However I'm not writing this thread or those posts out of my own guilt or to condemn others, but to continue to try to become who I am called to be by our Lord by gently pointing out some widely accepted flaws.

http://www.glocktalk.com/forums/showthread.php?t=1137342

Within the wider context of parabolic teaching in Matthew 25.31-46, our Lord says

"Truly I tell you, just as you did it to one of the least of these who are members of my family, you did it to me . . . just as you did not do it to one of the least of these, you did not do it to me."

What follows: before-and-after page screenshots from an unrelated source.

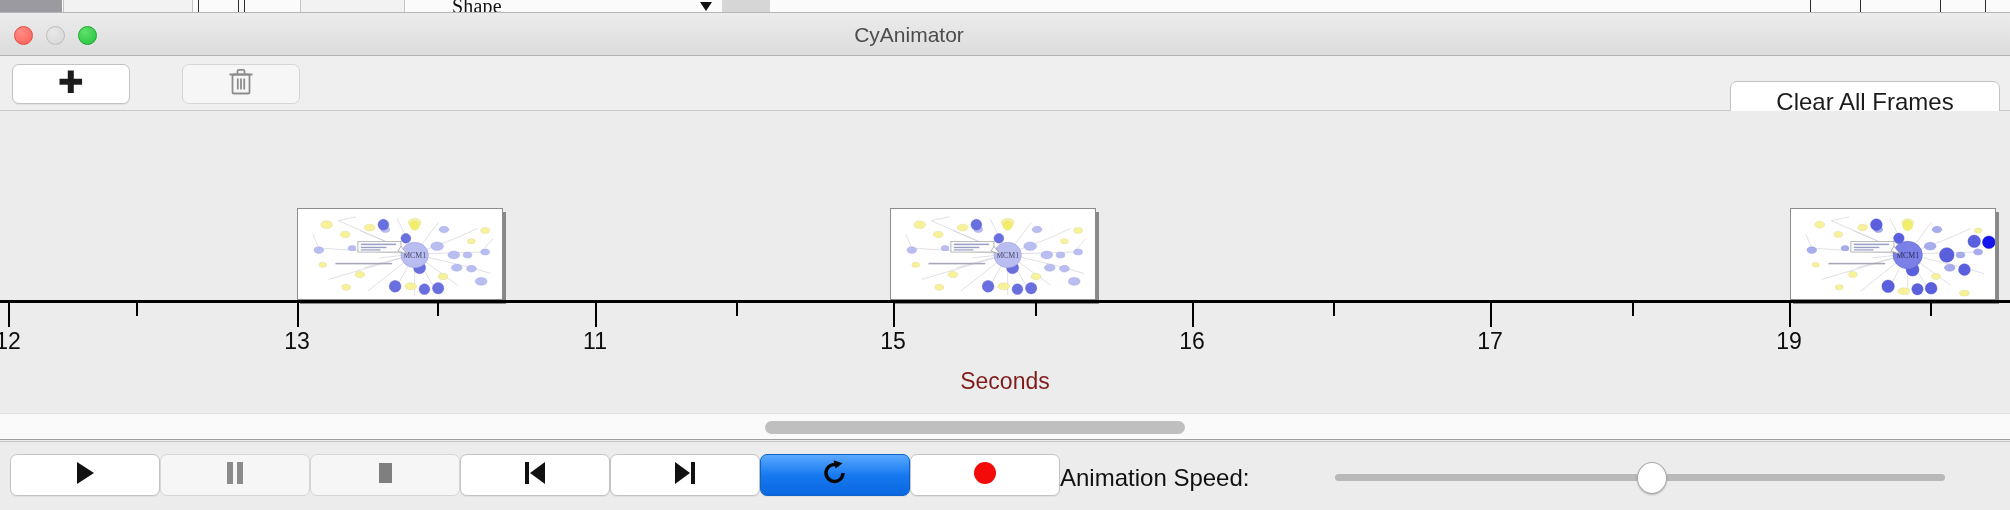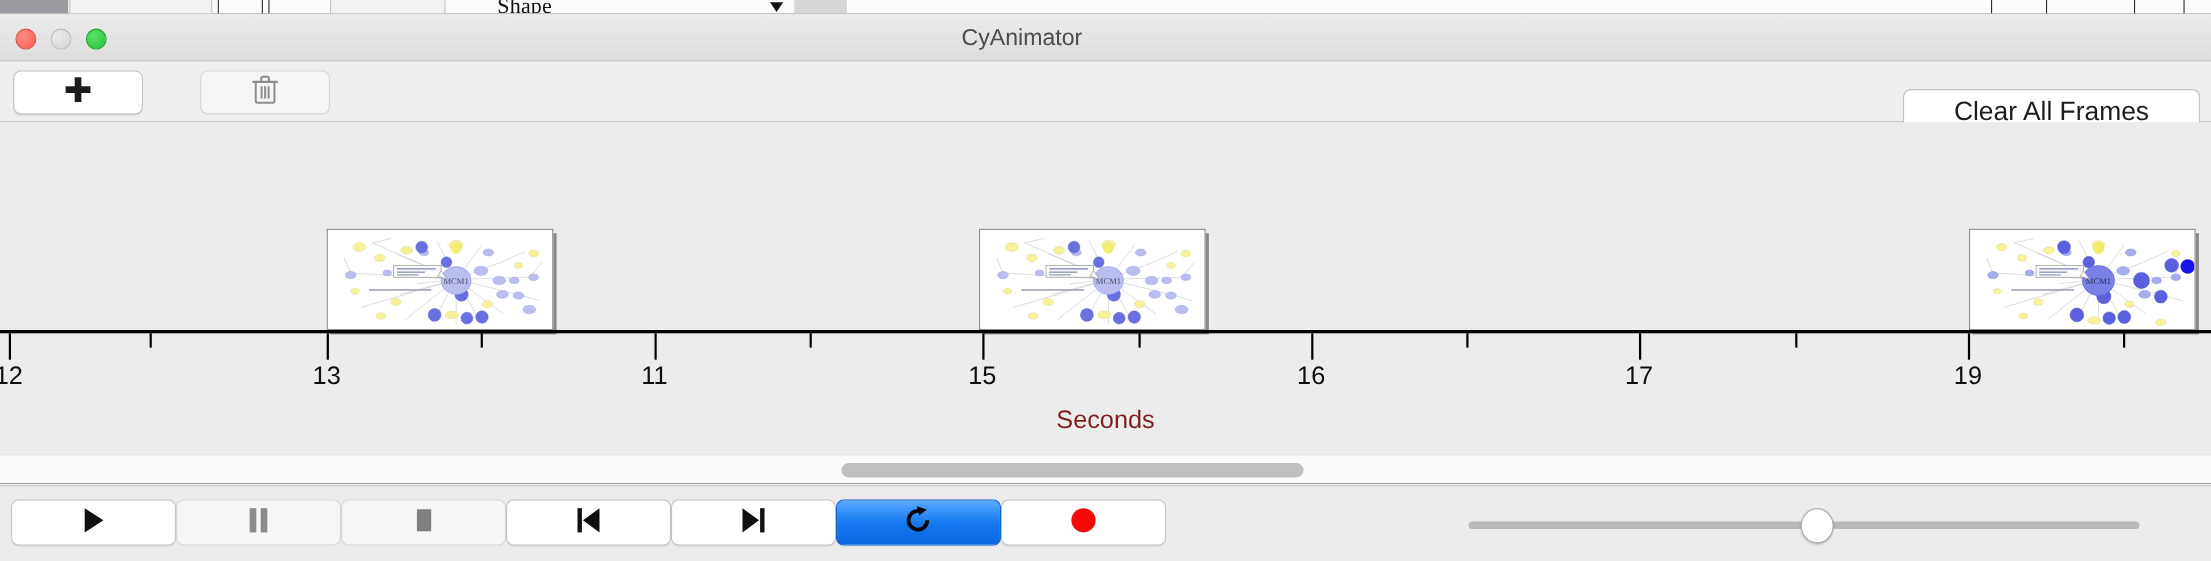"CyAnimator" .win-title { margin-left: 20px -> none }
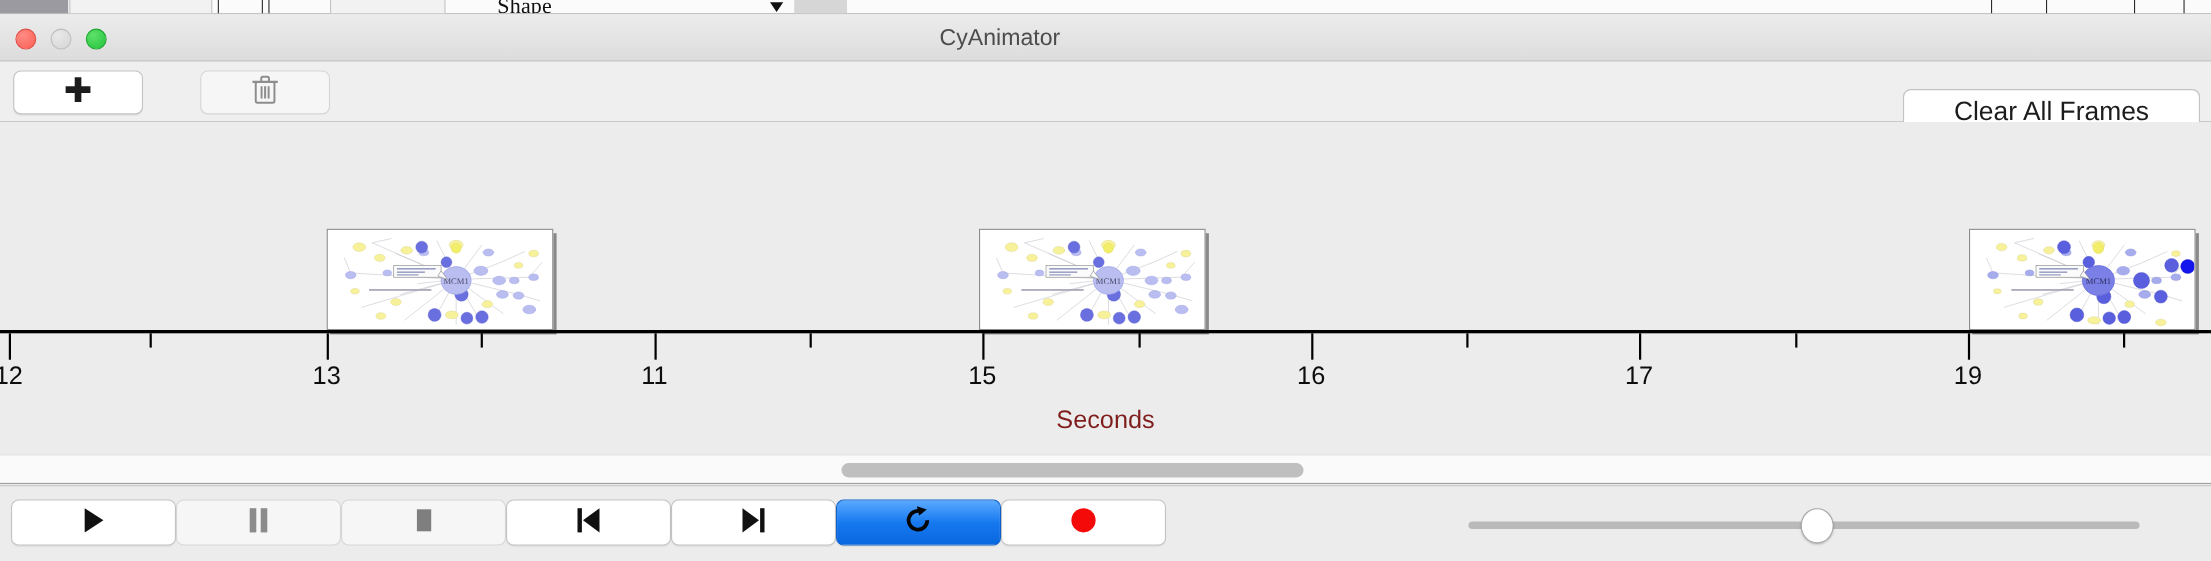"Animation Speed:" div.speed-label { html: none -> <div>Animation Speed:</div> }
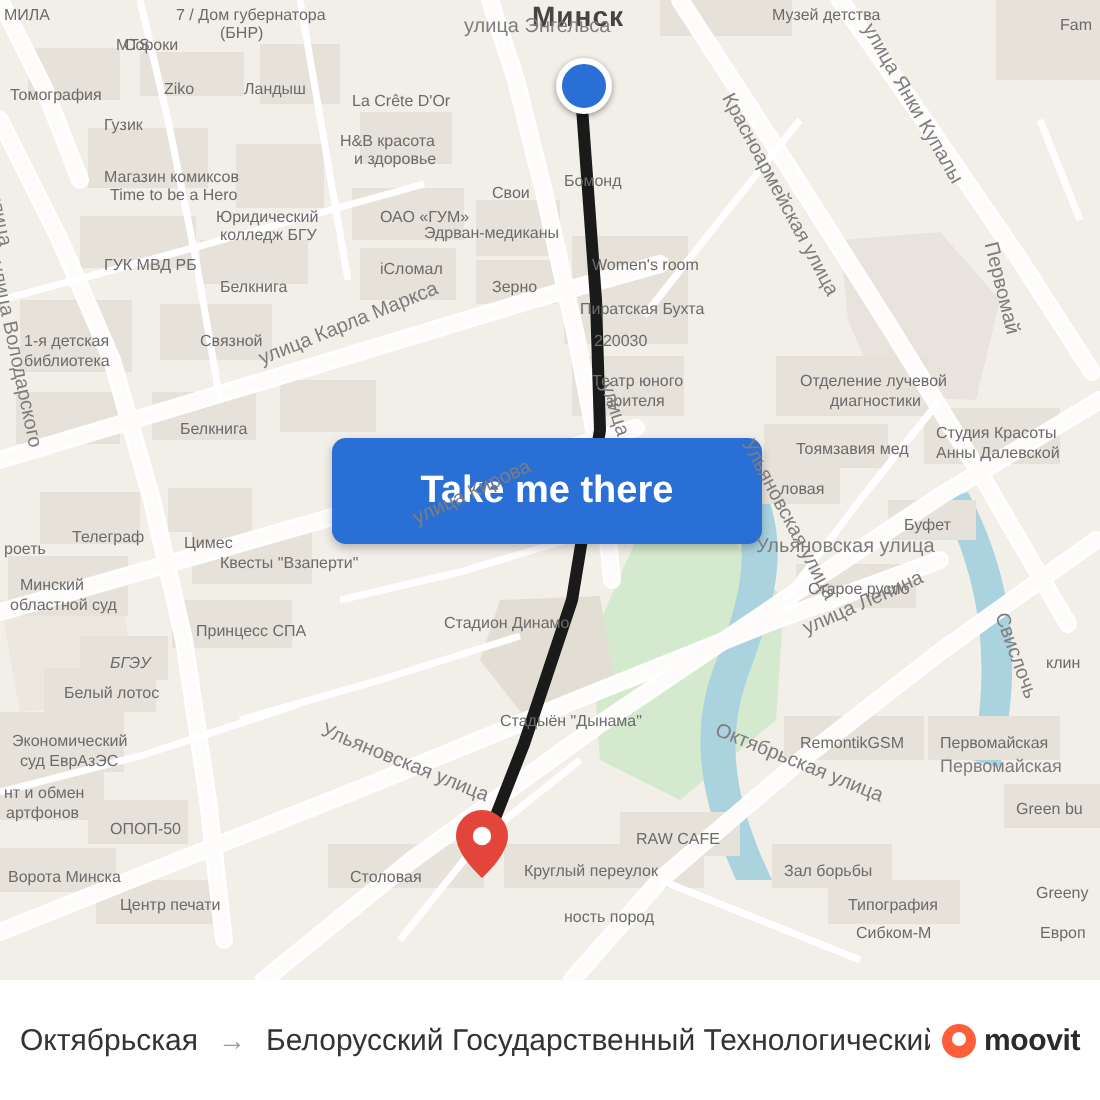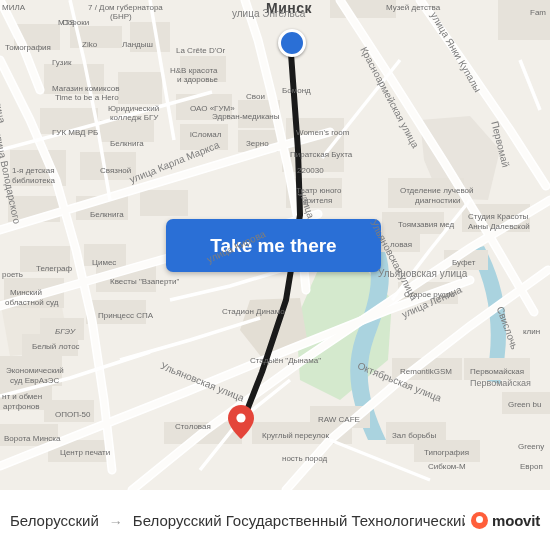"Цимес" div.lbl { top: 258px -> 267px }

I don't think this is limited just to one-on-one actual interaction. I think we are ultimately responsible for our thoughts about others. For example, the "new law" in Christ isn't one of bodily adultery, but one of intellectual adultery. We can't be generally "good guys" and then mock obviously troubled people. Of course we aren't called to be doormats either. We are, however, called to be "pure of heart" and not just on certain days or when it suits us. Reconciling my work with my Christianity and my ministry has, at times, been tough. And that's putting it mildly. :faint: :crying:

I'd welcome thoughts and comments, and, of course, prayers!

Brown Hawk
10-28-2009, 15:31
You certainly don't ask the easy ones, do you?

The thread: We are supposed to have empathy for people who are hurting, but we are also supposed to hold them accountable for their actions and decisions.

I would suppose that most of the people on the thread would not respond that way if they were notifying the family. They wouldn't use those words or those attitudes.

In Cop Talk, they can let their hair down, give vent to their feelings, get it out of their systems, and thus go back and do a better job. Most of the real cops over there have seen enough, and this kind of thing generally sets off their "Somebody got what they deserved" feelings.

As christians, we're supposed to real the world, which means that we have to go out from our small group. To reach, we have to understand, and a lot of the comments are understandable in that context. They are being human, which Christ understands and forgives. So I probably wouldn't upbraid them for comments made among friends and fellow professionals. Also, remember that we can't hold sinners to Christ's standards.

As to how we as christians react? In that context (Cop Talk) maybe "Deserved for her actions, but I feel for her children right now, even if they might be better off without a drug addicted mother."

As for our personal feelings, God doesn't ask us to stop being human, so the natural reaction of "Another druggie gone through her own stupidity" is probably normal. BUT we're not supposed to dwell on it, in glee or any other mode. What we are supposed to THINK about is that the family needs prayers.

I think maybe you are also feeling guilty about having the same kind of feelings while being a christian. Again, you are human, and human reactions are still normal. It's what you do with them that counts.

The intellectual adultery is about dwelling on it, not having the temptations flash into your head. It's what you do with the thought after the temptations pop in that shows how you are growing.